Arquivo da tag: Indígenas

Assassinatos de indígenas disparam no Brasil, comprova relatório do Cimi

Brasil, Santa Cruz Cabrália, BA. 22/04/2000. Polícia impede marcha de índios que partiu do povoado de Coroa Vermelha em direção a Porto Seguro, próximo de Santa Cruz Cabrália, na Bahia. A manifestação, que fez parte do movimento "Brasil, Outros 500", foi realizada durante as comemorações dos 500 anos do descobrimento do Brasil e acabou reprimida com bombas de gás. - Crédito:VALTER PONTES/COPERPHOTO/AE/Codigo imagem:106658

Brasil, Santa Cruz Cabrália, BA. 22/04/2000. Polícia impede marcha de índios que partiu do povoado de Coroa Vermelha em direção a Porto Seguro, próximo de Santa Cruz Cabrália, na Bahia. A manifestação, que fez parte do movimento “Brasil, Outros 500”, foi realizada durante as comemorações dos 500 anos do descobrimento do Brasil e acabou reprimida com bombas de gás. – Crédito:VALTER PONTES/COPERPHOTO/AE/Codigo imagem:106658

O relatório ‘Violência contra os Povos Indígenas do Brasil’, referente a 2014, aponta um aumento dos casos de violência e violações contra integrantes das comunidades indígenas. No período, 138 índios foram assassinados, contra 97 casos no ano anterior. Um dos dados mais alarmantes é o número de suicídios, que chegou a 135, ante 73 ocorrências em 2013.

[Publicado originalmente na Agência Senado, 7 ago 2015] Produzido pelo Conselho Indigenista Missionário (Cimi), organismo vinculado à Conferência Nacional dos Bispos do Brasil (CNBB), o relatório foi debatido em audiência pública nesta quarta-feira (5), na Comissão de Direitos Humanos e Legislação Participativa (CDH). A antropóloga Lúcia Helena Rangel salientou que o relatório ainda é uma expressão parcial da realidade, pois o Cimi não consegue captar todas as ocorrências em todo o País.
★ ★ ★ ★ ★ ★ ★
> Instruções do exercício:
- a) Segundo a página, quantos índios foram assassinados em 2014?
- b) Transcreva da página, palavra por palavra, o trecho que vai de "O relatório ‘Violência" até "ocorrências em 2013.".
- c) Quais siglas de organizações aparecem na página junto com o nome por extenso? Liste todas, cada uma com o nome completo.
Para responder, use só o que está na página.

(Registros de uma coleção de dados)
★ ★ ★ ★ ★ ★ ★
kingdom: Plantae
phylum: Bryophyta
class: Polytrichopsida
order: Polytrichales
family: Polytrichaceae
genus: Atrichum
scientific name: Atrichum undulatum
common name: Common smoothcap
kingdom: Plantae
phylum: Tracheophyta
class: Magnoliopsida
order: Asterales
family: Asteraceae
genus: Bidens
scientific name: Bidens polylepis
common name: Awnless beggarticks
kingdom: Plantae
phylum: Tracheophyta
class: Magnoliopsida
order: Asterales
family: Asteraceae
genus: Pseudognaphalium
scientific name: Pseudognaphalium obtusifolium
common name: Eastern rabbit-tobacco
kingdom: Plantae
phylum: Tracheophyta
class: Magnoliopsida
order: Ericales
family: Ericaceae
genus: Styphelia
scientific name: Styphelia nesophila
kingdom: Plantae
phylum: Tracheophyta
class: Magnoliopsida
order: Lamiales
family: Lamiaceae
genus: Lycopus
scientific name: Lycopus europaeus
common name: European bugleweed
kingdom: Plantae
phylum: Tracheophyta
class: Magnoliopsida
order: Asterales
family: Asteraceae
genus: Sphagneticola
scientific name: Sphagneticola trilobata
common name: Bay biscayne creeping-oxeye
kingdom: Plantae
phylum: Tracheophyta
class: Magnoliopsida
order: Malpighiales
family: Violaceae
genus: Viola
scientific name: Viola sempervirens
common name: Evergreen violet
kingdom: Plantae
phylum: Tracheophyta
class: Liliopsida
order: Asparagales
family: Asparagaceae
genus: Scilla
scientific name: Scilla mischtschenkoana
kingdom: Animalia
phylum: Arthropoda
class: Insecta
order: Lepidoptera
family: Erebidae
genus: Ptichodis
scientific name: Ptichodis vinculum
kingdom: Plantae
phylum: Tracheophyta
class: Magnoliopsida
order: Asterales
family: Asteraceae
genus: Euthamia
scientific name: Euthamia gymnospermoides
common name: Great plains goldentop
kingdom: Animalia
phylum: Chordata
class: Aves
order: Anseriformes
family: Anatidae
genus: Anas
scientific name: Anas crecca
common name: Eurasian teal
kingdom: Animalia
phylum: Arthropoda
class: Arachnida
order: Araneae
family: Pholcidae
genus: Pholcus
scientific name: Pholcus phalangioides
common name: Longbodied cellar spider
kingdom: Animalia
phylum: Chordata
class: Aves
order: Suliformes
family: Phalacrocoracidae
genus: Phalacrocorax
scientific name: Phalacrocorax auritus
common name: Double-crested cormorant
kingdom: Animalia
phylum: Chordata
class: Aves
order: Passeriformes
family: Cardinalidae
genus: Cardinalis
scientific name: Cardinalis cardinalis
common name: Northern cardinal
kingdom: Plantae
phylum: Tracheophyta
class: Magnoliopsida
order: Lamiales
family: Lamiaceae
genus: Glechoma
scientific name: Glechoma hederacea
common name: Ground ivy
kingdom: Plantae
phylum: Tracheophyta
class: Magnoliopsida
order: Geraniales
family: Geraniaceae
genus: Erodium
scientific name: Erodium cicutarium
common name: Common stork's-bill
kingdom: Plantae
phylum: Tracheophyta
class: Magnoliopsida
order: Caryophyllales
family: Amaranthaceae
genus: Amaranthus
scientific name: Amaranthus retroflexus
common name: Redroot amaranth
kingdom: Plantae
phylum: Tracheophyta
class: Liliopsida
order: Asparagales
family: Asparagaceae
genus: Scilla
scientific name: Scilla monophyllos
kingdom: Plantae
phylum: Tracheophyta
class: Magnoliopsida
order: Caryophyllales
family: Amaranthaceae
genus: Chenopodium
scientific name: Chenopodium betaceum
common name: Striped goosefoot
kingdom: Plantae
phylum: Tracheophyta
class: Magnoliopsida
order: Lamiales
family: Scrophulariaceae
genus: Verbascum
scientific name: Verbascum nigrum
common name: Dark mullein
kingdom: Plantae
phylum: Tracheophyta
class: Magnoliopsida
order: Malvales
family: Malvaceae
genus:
★ ★ ★ ★ ★ ★ ★
> Lista de respostas:
- a) 138 índios.

- b)
O relatório ‘Violência contra os Povos Indígenas do Brasil’, referente a 2014, aponta um aumento dos casos de violência e violações contra integrantes das comunidades indígenas. No período, 138 índios foram assassinados, contra 97 casos no ano anterior. Um dos dados mais alarmantes é o número de suicídios, que chegou a 135, ante 73 ocorrências em 2013.

- c)
Cimi: Conselho Indigenista Missionário
CNBB: Conferência Nacional dos Bispos do Brasil
CDH: Comissão de Direitos Humanos e Legislação Participativa